1. Using multiple GPUs:
Due to the size of the Data Set Training, I opted to work with two GPUs working in parallel, but in a crossed way since the GPUs communicate in some layers without having to go through the central processing system. For example, Layer 3 filters take the inputs of all Layer 2 responses from the other GPU, thereby increasing processing efficiency while maintaining cross-relation of the data.
2. Standardization:
Although the ReLU function has the advantage of not requiring normalization in the input to avoid its saturation, the decision was made to use normalization to help generalization. Normalization is applied only in some layers after the activation function.
3. Overlapping Pooling
Although the traditional pooling system does not overlap its results, the decision was made to do it in this network with the aim of reducing overfitting and error.
1. General architecture.
In graph 1 the following layers can be seen:
· The input image is 224 x 224 with 3 channels (RGB).
· The Data Set Training images are divided into two GPUs working in parallel.
· Each GPU has a first convolution layer with 96 kernels (48 in the first GPU and 48 in the second GPU) of 11x11x3 size. This layer includes a max-pooling with a stride of 4.
· The second convolution layer has 256 kernels (similar distribution of the previous layer) of size 5x5x48. Includes max-pooling without a stride.
· The third convolution layer has 384 kernels with a size of 3x3x256 and in this case, the information is crossed between the GPUs. It does not include normalization or pooling.
· The fourth convolution layer has 384 kernels with a size of 3x3x192 without normalization or pooling.
· The fifth convolution layer has 256 kernels of size 3x3x192.
· Finally we have two fully connected layers with 4096 nodes divided by halves in each GPUs.
· The output layer has 1000 classes
2. Overfitting
In order to reduce overfitting, different techniques were applied as well.
Data Augmentation
This technique consists of increasing the Data Set Training by generating new images that retain the existing labeling. The first way to perform this Data Augmentation is by making horizontal translations and reflections of the original images, extracting 224x224 size images from the original 256x256 images. With this method, the Data Set Training is increased by 2048.
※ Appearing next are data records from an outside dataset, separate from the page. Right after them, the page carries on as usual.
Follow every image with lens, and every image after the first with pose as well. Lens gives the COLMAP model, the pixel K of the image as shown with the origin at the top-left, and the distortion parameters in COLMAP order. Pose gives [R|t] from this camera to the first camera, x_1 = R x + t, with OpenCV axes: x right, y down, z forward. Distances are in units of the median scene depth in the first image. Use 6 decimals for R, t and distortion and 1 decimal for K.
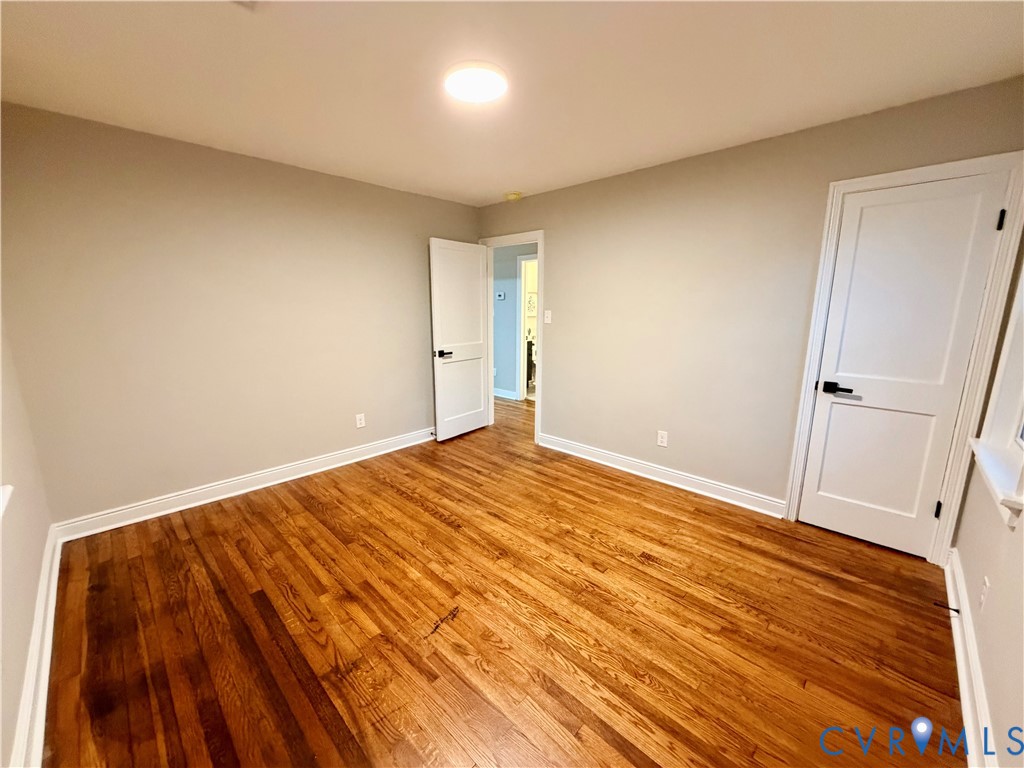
lens RADIAL K [[406.5, 0, 508.8], [0, 406.5, 384.7], [0, 0, 1]] dist [-0.000337, -0.000447]
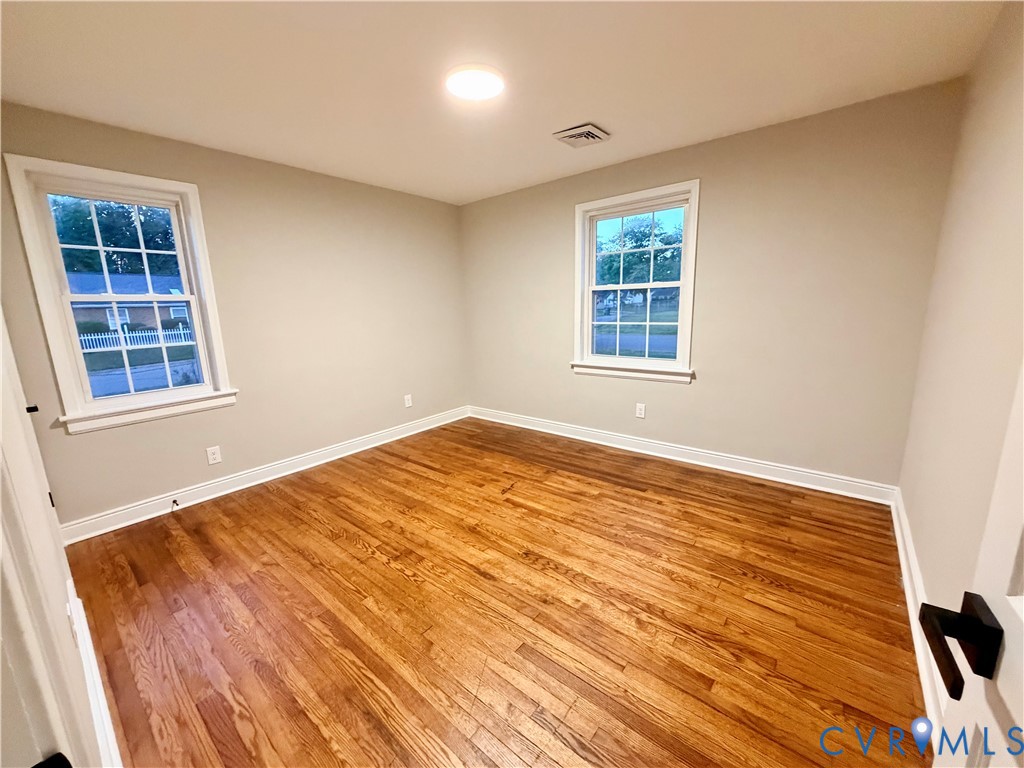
lens RADIAL K [[399.0, 0, 512.0], [0, 399.0, 384.0], [0, 0, 1]] dist [0.000144, -0.000049]
pose [[-0.995300, 0.045974, -0.085232, -0.044014], [0.009982, 0.924143, 0.381916, -0.323996], [0.096325, 0.379271, -0.920258, 1.817032]]
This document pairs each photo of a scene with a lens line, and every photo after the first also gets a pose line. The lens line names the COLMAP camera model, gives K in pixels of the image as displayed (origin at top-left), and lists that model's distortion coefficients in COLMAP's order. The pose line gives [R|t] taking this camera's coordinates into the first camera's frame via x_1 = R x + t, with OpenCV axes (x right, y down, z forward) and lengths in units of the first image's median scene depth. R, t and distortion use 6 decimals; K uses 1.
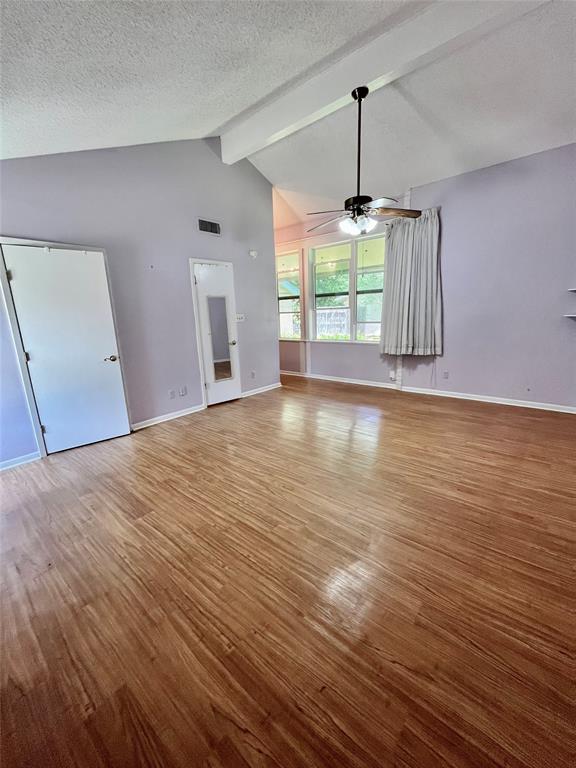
lens RADIAL K [[311.1, 0, 285.1], [0, 311.1, 384.8], [0, 0, 1]] dist [-0.004080, 0.000852]
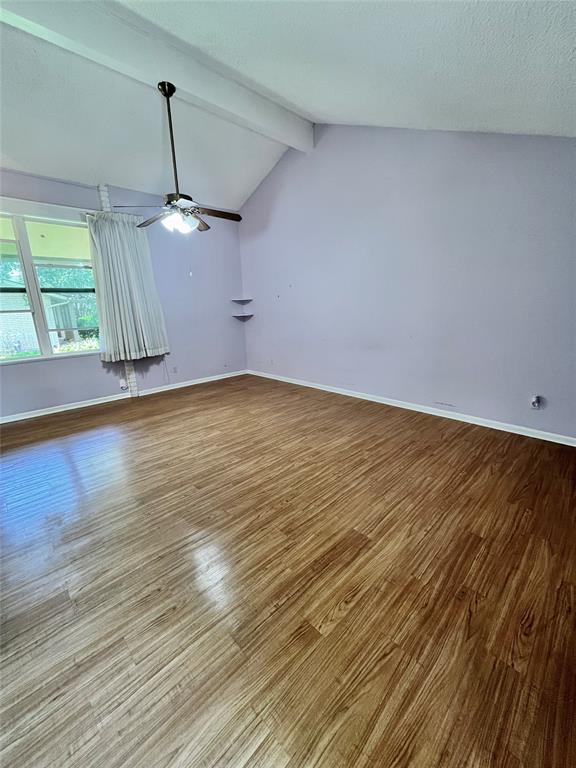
lens RADIAL K [[311.1, 0, 285.1], [0, 311.1, 384.8], [0, 0, 1]] dist [-0.004080, 0.000852]
pose [[0.099925, -0.212601, 0.972016, -0.892133], [0.253546, 0.950097, 0.181742, -0.131239], [-0.962148, 0.228290, 0.148842, 0.720445]]
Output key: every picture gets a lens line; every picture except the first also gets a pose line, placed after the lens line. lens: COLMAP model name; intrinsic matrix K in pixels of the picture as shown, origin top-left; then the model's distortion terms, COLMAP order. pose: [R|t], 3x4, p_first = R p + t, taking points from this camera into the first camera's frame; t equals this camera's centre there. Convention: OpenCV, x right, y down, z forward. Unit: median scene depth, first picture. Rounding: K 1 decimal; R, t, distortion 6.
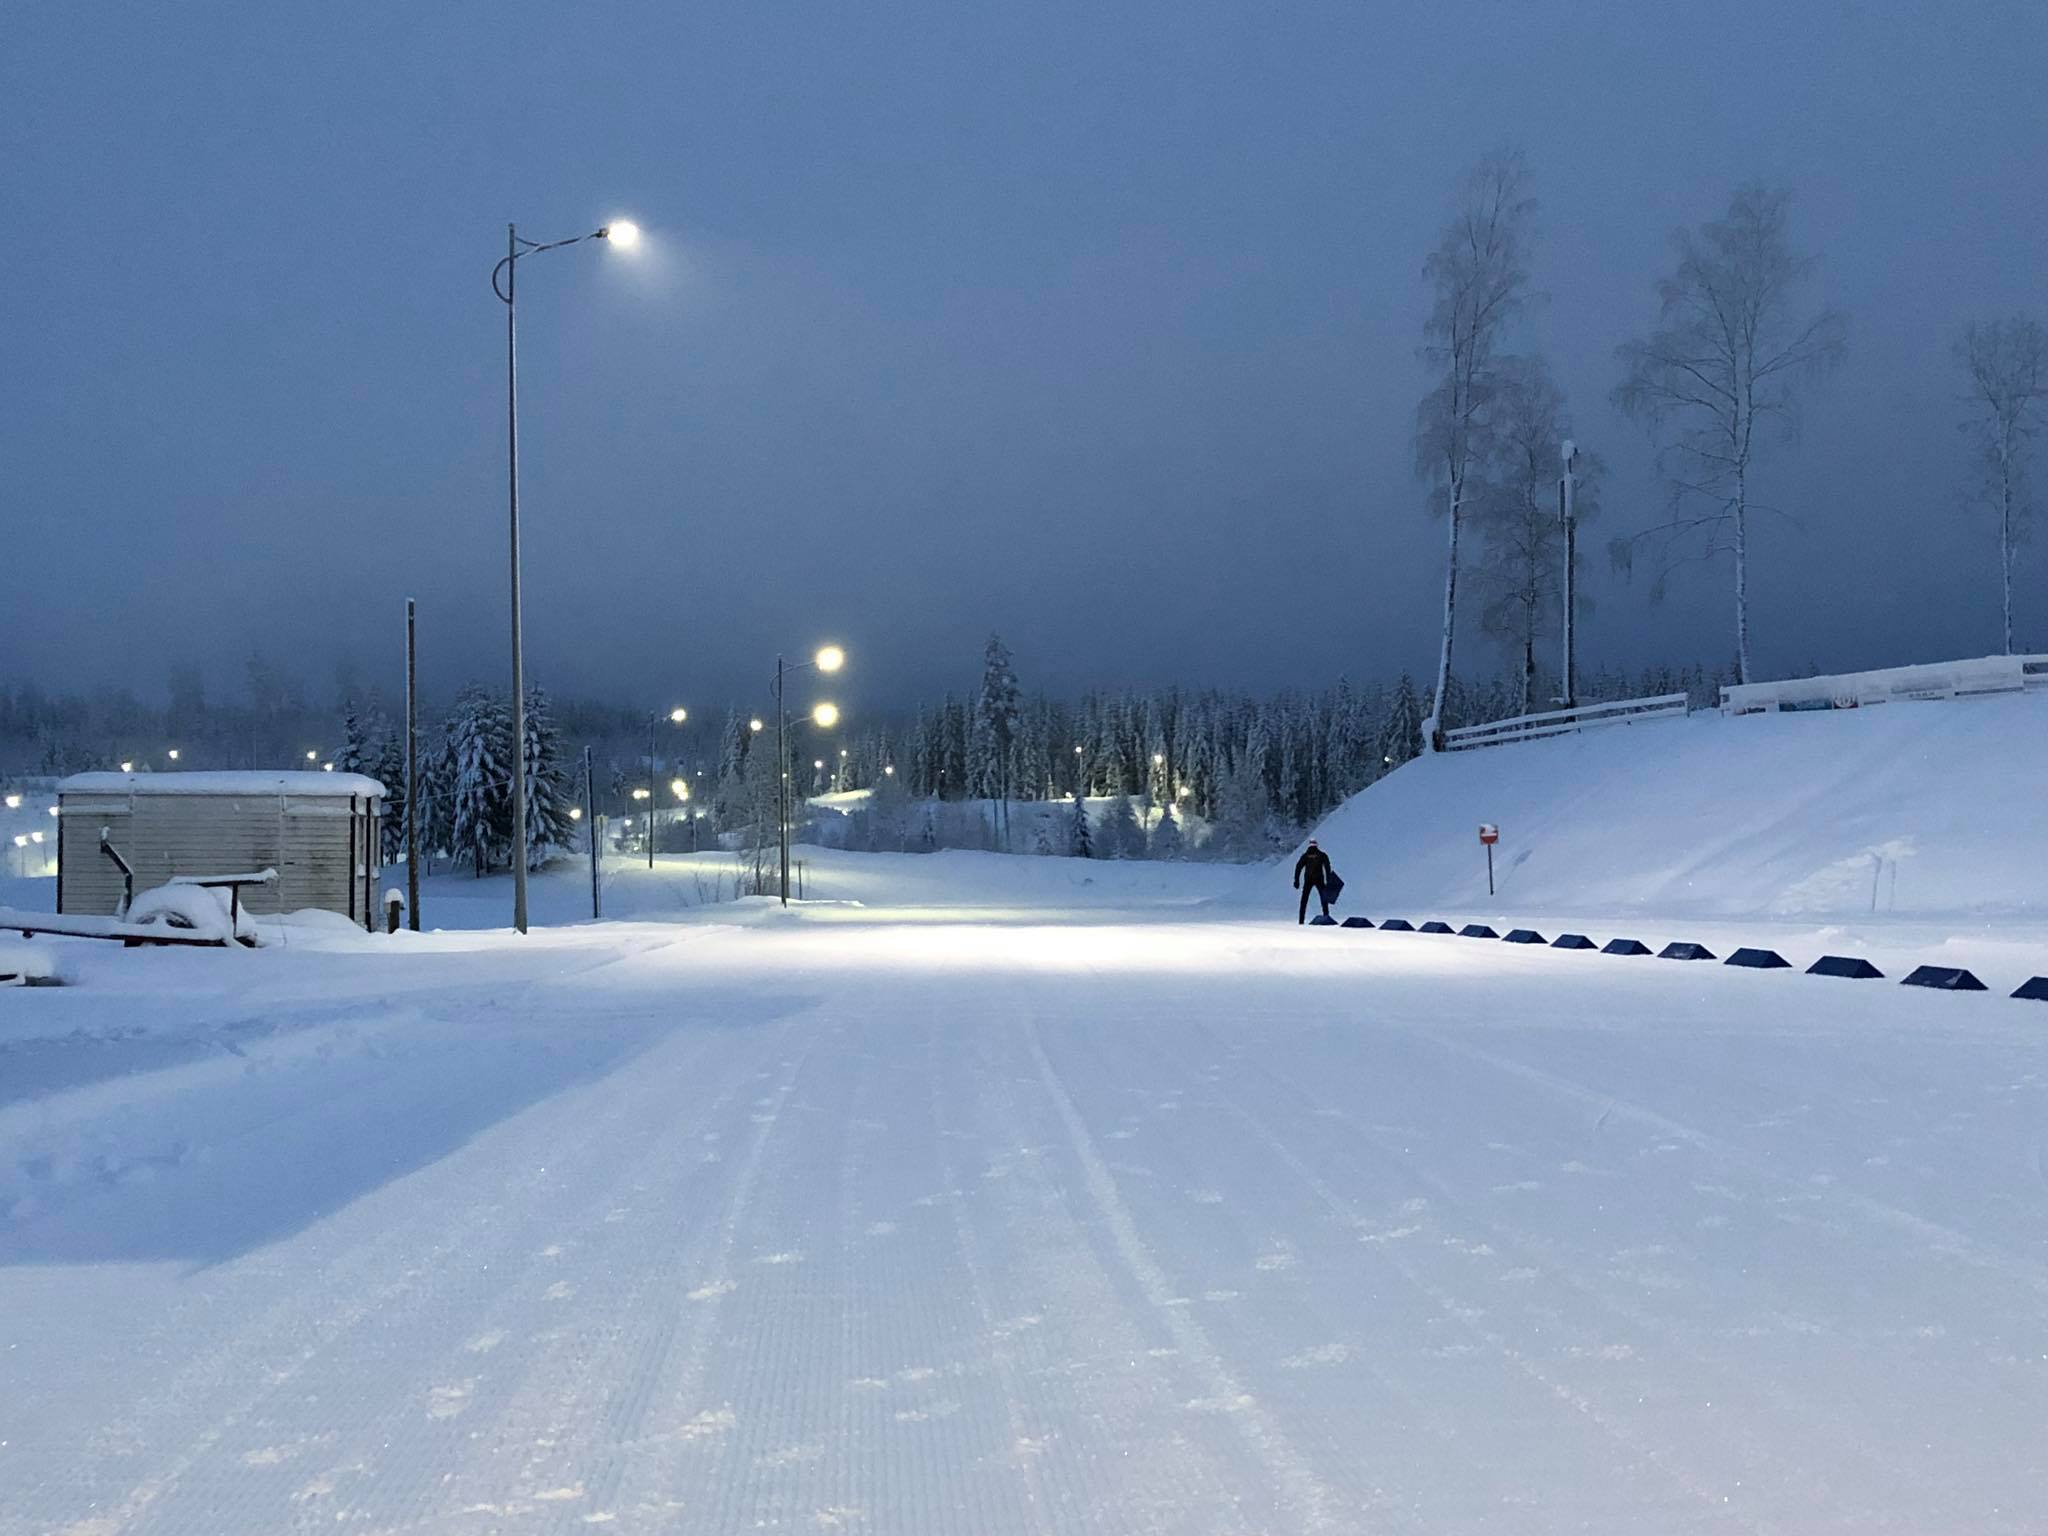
lens RADIAL K [[1555.5, 0, 1024.0], [0, 1555.5, 768.0], [0, 0, 1]] dist [0.202428, -0.409452]
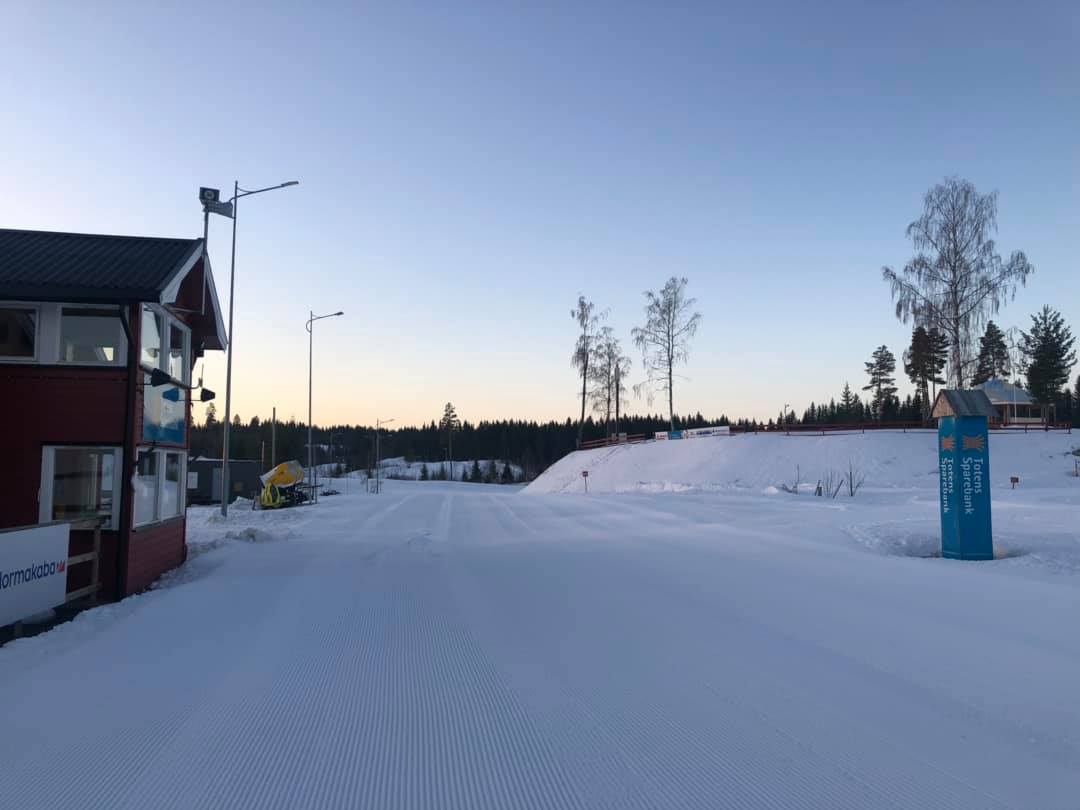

The second way to do Data Augmentation is by altering the intensities of the RGB channels by adding multiples of the main components found.
Dropout
In order to decrease training times, neurons with a probability less than 0.5 are turned off. This technique is used in the first two fully connected layers. Without the use of this technique, the network behaves with high overfitting.
Conclusion
The paper "ImageNet Classification with Deep Convolutional Neural Networks" presents a convolutional neural network design with the application of different techniques to decrease training time, overfitting and therefore the associated error.
Personal notes
The implementation of this CNN is a beautiful example of several techniques used in Machine Learning as Convolution, Pooling, optimization and other ones with emphasis to reach several objectives of efficacy. The handling of multiples GPUs is a nice way to take advantage of Python features.